Noisy gongs and clanging cymbals

penny mulveyPENNY MULVEY

Have you ever considered what a respectful conversation might sound like? This might seem an odd question if you are always respectful. However, the concept of respect is not necessarily a given, as is evidenced by the degree of vitriol witnessed on social media, in parliament, on television talk shows and directed at people working in customer services.

Last month, Stuart McMillan, the president of the Uniting Church, issued a public statement urging members of the Church to engage in respectful conversations around the topic of marriage equality and the Government’s proposal for a plebiscite.

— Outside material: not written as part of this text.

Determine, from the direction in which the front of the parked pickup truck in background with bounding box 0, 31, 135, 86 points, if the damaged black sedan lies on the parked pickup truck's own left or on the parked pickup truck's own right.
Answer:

“How as the people of God in the Uniting Church in Australia do we engage,” Mr McMillan asked, “firstly, with one another within the Christian community recognising the range of theological diversity; and secondly, how do we engage with the wider Australian community?”

Is it even possible to be respectful if you are expressing an opinion on whether someone who has a different sexual orientation than you should be allowed to marry?

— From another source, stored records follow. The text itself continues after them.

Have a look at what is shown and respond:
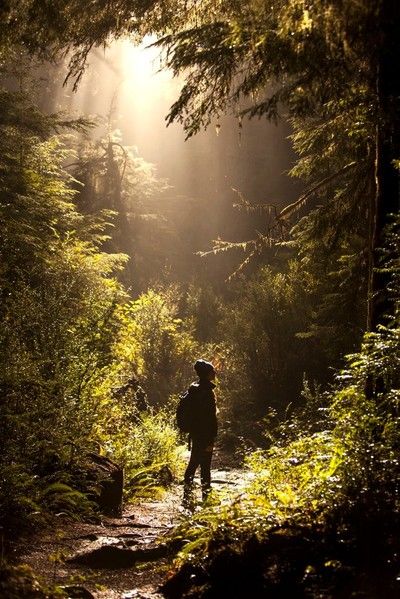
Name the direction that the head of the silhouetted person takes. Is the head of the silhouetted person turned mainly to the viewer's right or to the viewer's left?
to the viewer's right

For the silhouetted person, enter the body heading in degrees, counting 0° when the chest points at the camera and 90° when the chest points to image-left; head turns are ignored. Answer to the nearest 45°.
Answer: approximately 270°

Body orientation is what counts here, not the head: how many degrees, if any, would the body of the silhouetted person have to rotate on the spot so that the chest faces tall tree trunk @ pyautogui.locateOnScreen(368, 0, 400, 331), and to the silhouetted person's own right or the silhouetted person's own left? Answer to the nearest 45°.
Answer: approximately 45° to the silhouetted person's own right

I posed this question to Uniting Church member and Victoria’s inaugural Commissioner for Gender and Sexuality, Rowena Allen.

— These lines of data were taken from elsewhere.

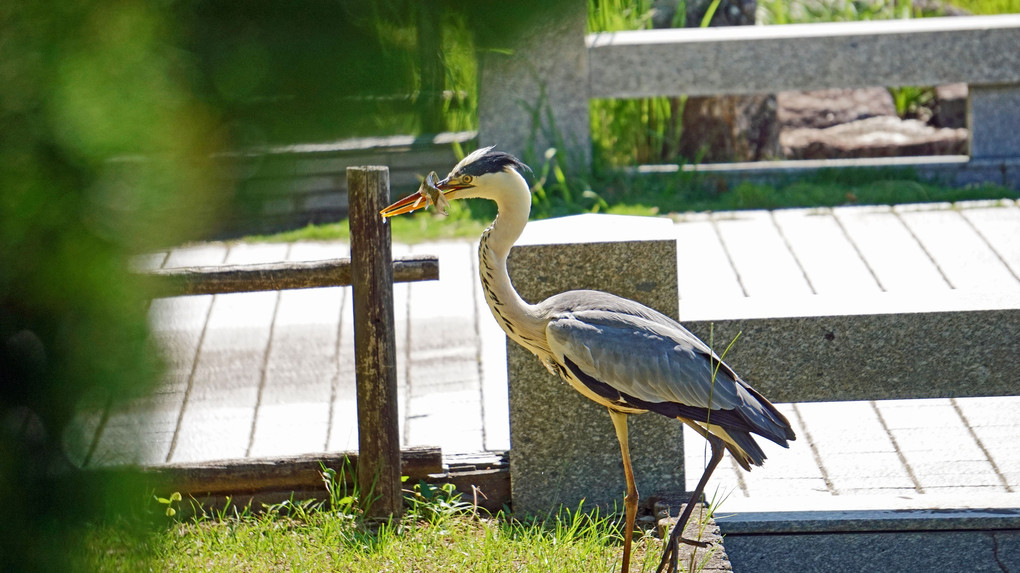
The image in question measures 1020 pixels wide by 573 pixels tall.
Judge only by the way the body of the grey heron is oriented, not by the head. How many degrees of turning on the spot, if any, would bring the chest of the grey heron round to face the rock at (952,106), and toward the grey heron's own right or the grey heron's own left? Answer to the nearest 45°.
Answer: approximately 135° to the grey heron's own right

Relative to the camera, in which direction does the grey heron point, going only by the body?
to the viewer's left

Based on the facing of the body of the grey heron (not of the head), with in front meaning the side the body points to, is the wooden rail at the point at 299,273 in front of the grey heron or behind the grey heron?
in front

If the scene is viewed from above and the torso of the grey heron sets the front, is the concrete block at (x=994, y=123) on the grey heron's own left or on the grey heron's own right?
on the grey heron's own right

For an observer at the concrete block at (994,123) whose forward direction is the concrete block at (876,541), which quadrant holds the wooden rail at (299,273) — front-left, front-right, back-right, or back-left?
front-right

Ms Allen believes respectful conversations can happen – with extreme care. She said each person needs to actively listen, tell the truth and ‘stay to the conversation’. She expressed concern about some public statements in opposition to marriage equality, which raise issues of bestiality and harm to children.

This is not staying to the conversation, is not respectful and is offensive. Ms Allen also stressed the importance of ‘I’ statements.

While the Uniting Church has not come to a common mind on the question of marriage equality, last year’s 14th Assembly committed to encourage the “space for grace”.

This is a challenging time for all of us. For some it might appear that the very bedrock of society, the institution of marriage, is under threat. How do we manage our complex thoughts and emotions as we witness the public debate swirl around us? How do we discern God’s truth in the deluge of often acrimonious words?

In a world that seems to be increasingly presented as black-and-white it can be hard to sit in the middle, to not have an opinion or not know what to think. That’s okay. Ultimately it is how we treat each other. For President McMillan, it is “through conversations from the heart, listening deeply to one another and God”.